TT: No one disputes that the reach of virtualization is greater than ever before, but in terms of penetration in a single organization, many non-Fortune 500 companies are not yet moving beyond limited server consolidation. Feedback from VMware customers points to the fact that many customers feel they aren’t getting the ROI they expect on many virtualization projects due to the cost, complexity and performance management of their SAN/NAS. Compute power has scaled and now SSDs enable massive IOPS, but this performance is throttled by the network, creating more expensive and complex configurations over time. At Nutanix, we feel it’s time to completely rethink the infrastructure and merge enterprise storage with x86 servers into a single tier for a converged, scale-out virtualization appliance.

VSM: What exactly is a converged virtualization appliance? What does the Nutanix solution look like?

TT: We believe that customers who want a simpler way to virtualize are going to challenge the current server and SAN/NAS approaches. The big vendors recognize this and have released prepackaged solutions that simply repurpose existing products without tackling the bigger architectural challenge. If you stop to consider the excess CPU power on existing storage solutions, it’s not much of a stretch to think about the benefit of simply bringing the virtualization host and storage together for better performance. The big challenge, though, is how this type of architecture can scale out. Building a distributed file system that can manage this type of appliance architecture as you grow from a handful of nodes to hundreds or thousands of nodes requires true innovation.

The Nutanix Complete Cluster delivers a complete virtualized datacenter in a compact 2U building block that houses four servers which each act as a virtualization host, preloaded with vSphere 5, along with storage for those virtual machines in the form of 20TB of SATA drives and four Fusion-io ioDrives. The storage across each node in a Nutanix Cluster is logically aggregated so it can be sliced and diced as needed for your virtualization workloads, and a software-based controller VM ensures that performance scales linearly as more nodes are added, unlike hardware controllers in traditional storage arrays.

VSM: Is this like a Virtual Storage Appliance (VSA), e.g. Lefthand or VMware’s recent vSphere Storage Appliance? How is Nutanix different?

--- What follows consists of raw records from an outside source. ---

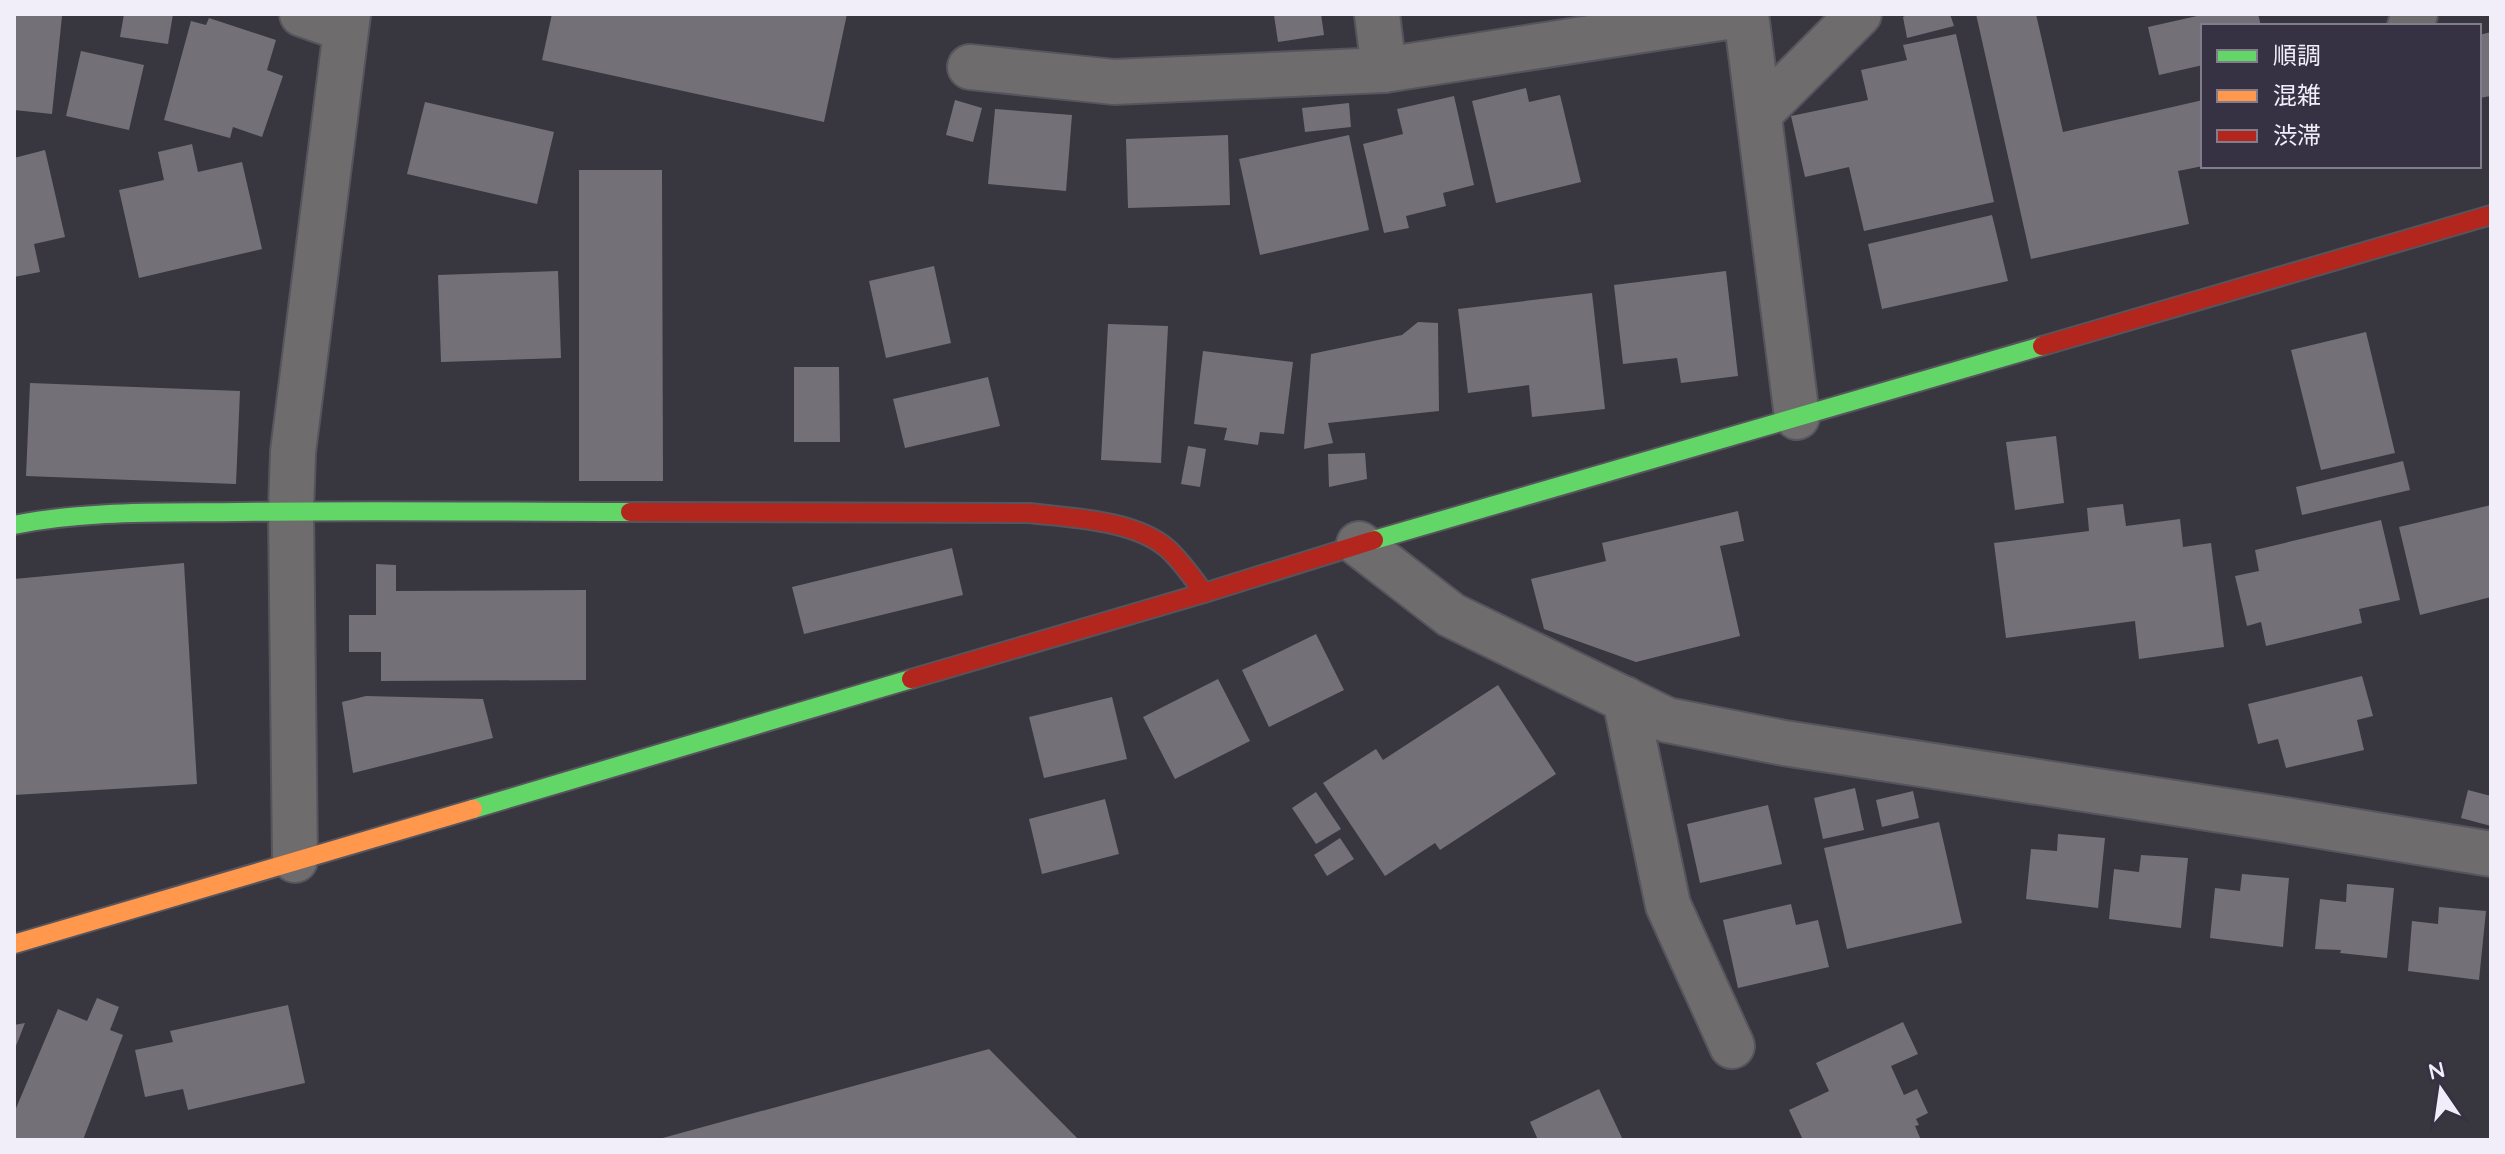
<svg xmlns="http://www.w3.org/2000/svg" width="2505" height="1154" font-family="Quicksand,'Noto Sans JP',sans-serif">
<rect width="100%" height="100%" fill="#38363f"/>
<g fill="#747078">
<polygon points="14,14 62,16 52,114 14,110"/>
<polygon points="124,14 173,14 168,44 120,37"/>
<polygon points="552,14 847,14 824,122 542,60"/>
<polygon points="1321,14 1324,35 1278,42 1274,15"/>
<polygon points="1908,14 1950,14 1954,26 1907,38 1903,17"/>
<polygon points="1976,14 2036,14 2063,132 2203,100 2203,166 2178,171 2189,224 2031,259"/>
<polygon points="2206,14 2258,14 2261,26 2203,26 2203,65 2159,75 2148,27"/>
<polygon points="209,18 276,40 267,70 283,76 262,137 233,127 230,138 164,120 191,21 206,25"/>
<polygon points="2491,32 2491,96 2479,98 2479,35"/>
<polygon points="1956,34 1994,202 1864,231 1849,167 1805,177 1791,116 1868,100 1861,70 1907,60 1903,45"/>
<polygon points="81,51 144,65 129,130 66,116"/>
<polygon points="1526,88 1529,102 1560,95 1581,182 1496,203 1472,101"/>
<polygon points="1454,96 1474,185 1443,193 1446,206 1406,216 1409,228 1384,233 1363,144 1403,134 1397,109"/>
<polygon points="955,100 982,108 973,142 946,135"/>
<polygon points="425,102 554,132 537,204 407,174"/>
<polygon points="1349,103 1351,127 1305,132 1302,108"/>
<polygon points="995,109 1072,115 1066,191 988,184"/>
<polygon points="1228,135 1230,205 1128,208 1126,139"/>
<polygon points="1349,135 1369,230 1260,255 1239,159"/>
<polygon points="192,144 198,172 242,162 262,249 139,278 119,190 164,180 158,152"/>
<polygon points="45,150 65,237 34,244 40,272 14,277 14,158"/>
<polygon points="579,170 662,170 663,481 579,481"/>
<polygon points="1992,215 2008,281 1882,309 1868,244"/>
<polygon points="934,266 951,343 886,358 869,281"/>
<polygon points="558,271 561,358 441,362 438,275"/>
<polygon points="1726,271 1738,376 1681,383 1677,358 1623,364 1614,285"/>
<polygon points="1592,293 1605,409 1532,417 1529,385 1468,393 1458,309"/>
<polygon points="1418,322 1438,323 1439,411 1328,423 1333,443 1304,449 1311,354 1402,335"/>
<polygon points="1108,324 1168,326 1161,463 1101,460"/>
<polygon points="2366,332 2395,453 2321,470 2291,350"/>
<polygon points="1203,351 1293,362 1284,434 1260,432 1258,445 1224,440 1227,428 1194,424"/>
<polygon points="794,367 839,367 840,442 794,442"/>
<polygon points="988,377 1000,426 905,448 893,399"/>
<polygon points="30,383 240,391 236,484 26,476"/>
<polygon points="2056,436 2064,503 2015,510 2006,442"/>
<polygon points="1188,446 1206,449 1200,487 1181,484"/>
<polygon points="1365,453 1367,479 1329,487 1328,454"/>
<polygon points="2403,461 2410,490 2302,515 2296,487"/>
<polygon points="2123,504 2126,526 2180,519 2183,547 2211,543 2224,647 2139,659 2135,621 2006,638 1994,543 2089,531 2087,508"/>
<polygon points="2491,505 2491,597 2420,615 2399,527"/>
<polygon points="1738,511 1744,541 1720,546 1740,636 1636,662 1544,629 1531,579 1606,561 1602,543"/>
<polygon points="2381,520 2400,600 2359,609 2362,623 2266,646 2261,622 2247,626 2235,576 2259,571 2255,550"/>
<polygon points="952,548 963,595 804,634 792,587"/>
<polygon points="184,563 197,784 14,795 14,579"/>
<polygon points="376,564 396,565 396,591 586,590 586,680 381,681 381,652 349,652 349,615 376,615"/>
<polygon points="1316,634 1344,690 1269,727 1242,670"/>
<polygon points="2362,676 2373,716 2357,720 2364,750 2286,768 2278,739 2258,744 2248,704"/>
<polygon points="1218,679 1250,741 1175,779 1143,717"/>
<polygon points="1498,685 1556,774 1440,850 1435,843 1385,876 1323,783 1376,749 1383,760"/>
<polygon points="366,696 483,699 493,738 353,773 342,702"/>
<polygon points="1112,697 1127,759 1044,778 1029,717"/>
<polygon points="1855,788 1864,830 1823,839 1814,798"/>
<polygon points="2468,790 2491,796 2491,826 2461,818"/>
<polygon points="1913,791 1919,818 1882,827 1876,800"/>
<polygon points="1316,792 1341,829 1316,844 1292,808"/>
<polygon points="1105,799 1119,854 1042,874 1029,819"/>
<polygon points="1768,805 1782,864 1700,883 1687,824"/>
<polygon points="1939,822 1962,923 1847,949 1824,848"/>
<polygon points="2058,834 2105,838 2098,908 2026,899 2031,849 2057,851"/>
<polygon points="1340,838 1354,859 1327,876 1314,855"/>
<polygon points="2141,855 2188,858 2181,928 2109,919 2114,869 2139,872"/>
<polygon points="2242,874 2289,878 2283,947 2210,938 2215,888 2240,891"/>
<polygon points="2347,884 2394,888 2387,958 2340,953 2341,950 2315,949 2320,899 2346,902"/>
<polygon points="1791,904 1796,925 1818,920 1829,967 1738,988 1723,920"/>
<polygon points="2439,907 2486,911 2479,980 2408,971 2412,921 2438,924"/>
<polygon points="97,998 119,1007 110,1030 123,1035 83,1140 14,1140 14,1113 58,1009 87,1021"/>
<polygon points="288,1005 305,1083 188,1110 183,1089 145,1097 135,1050 173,1042 170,1031"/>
<polygon points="1903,1022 1918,1054 1891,1066 1904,1095 1917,1089 1928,1113 1916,1119 1919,1125 1915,1126 1921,1140 1803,1140 1789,1110 1829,1091 1816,1063"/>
<polygon points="25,1023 14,1051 14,1025"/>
<polygon points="989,1049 1079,1140 659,1140 659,1139"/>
<polygon points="1599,1089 1623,1140 1538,1140 1530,1122"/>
</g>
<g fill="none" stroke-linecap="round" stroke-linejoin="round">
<defs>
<g id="street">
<polyline points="302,14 345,29"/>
<polyline points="1377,14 1384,70"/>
<polyline points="1746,14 1797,417"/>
<polyline points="2410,26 2415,14"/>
<polyline points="970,67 1114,82 1384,70 1746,14"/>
<polyline points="1759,114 1859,14"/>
<polyline points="1359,544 1451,615 1667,720 1784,743 2279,819 2491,854"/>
<polyline points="1625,699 1668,905 1732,1046"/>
<polyline points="295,860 291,511 293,452 348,14"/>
</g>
<g id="fast">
<path d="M14 525C88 510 164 513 239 512 370 510 500 512 630 512"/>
<polyline points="1374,540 2042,346"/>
<polyline points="473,809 911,679"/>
</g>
<polyline id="slow" points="14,944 473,809"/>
<g id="jam">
<polyline points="2042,346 2491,215"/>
<path d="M630 512 1030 513C1072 518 1135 520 1168 549 1182 562 1193 578 1204 593"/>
<polyline points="911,679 1204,593 1374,540"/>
</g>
</defs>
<use href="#street" stroke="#56545c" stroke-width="48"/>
<use href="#fast" stroke="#56545c" stroke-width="22"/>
<use href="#slow" stroke="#56545c" stroke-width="22"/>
<use href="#jam" stroke="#56545c" stroke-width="22"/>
<use href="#street" stroke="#6f6c6d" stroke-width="44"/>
<use href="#fast" stroke="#63d668" stroke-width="18"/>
<use href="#slow" stroke="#ff974d" stroke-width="18"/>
<use href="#jam" stroke="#b3261e" stroke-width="18"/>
</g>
<rect width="2505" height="1154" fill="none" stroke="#f1eefa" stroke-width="32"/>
<rect x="2201" y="24" width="280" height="144" fill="#363243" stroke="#817d8c" stroke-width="2"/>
<rect x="2217" y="50" width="40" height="12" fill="#63d668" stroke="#817d8c" stroke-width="2"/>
<text x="2273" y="64" font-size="24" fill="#f1eefa">順調</text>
<rect x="2217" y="90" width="40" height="12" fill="#ff974d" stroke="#817d8c" stroke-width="2"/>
<text x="2273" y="104" font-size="24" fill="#f1eefa">混雑</text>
<rect x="2217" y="130" width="40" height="12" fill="#b3261e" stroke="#817d8c" stroke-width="2"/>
<text x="2273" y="144" font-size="24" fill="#f1eefa">渋滞</text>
<g transform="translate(2441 1090) rotate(347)" stroke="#363243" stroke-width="6" paint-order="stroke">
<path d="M0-6L14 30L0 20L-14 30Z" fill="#f1eefa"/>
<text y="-12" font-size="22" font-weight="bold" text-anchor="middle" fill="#f1eefa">N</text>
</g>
</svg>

TT: VSAs weren’t designed for enterprise virtualization, and can’t deliver high performance or scale out to more than a handful of nodes. These products work for certain use cases in branch offices, for example, but aren’t really a fit for enterprise workloads that demand features like high availability. The Nutanix Complete Cluster is designed for high-performance, enterprise virtualization with features like high availability, snapshots, disaster recovery, etc. and scales-out from a few nodes to a few hundred nodes. We recently validated a 52 node configuration named Project Colossus that demonstrated 375,000 random write IOPS and 224 Gbps of sequential read bandwidth.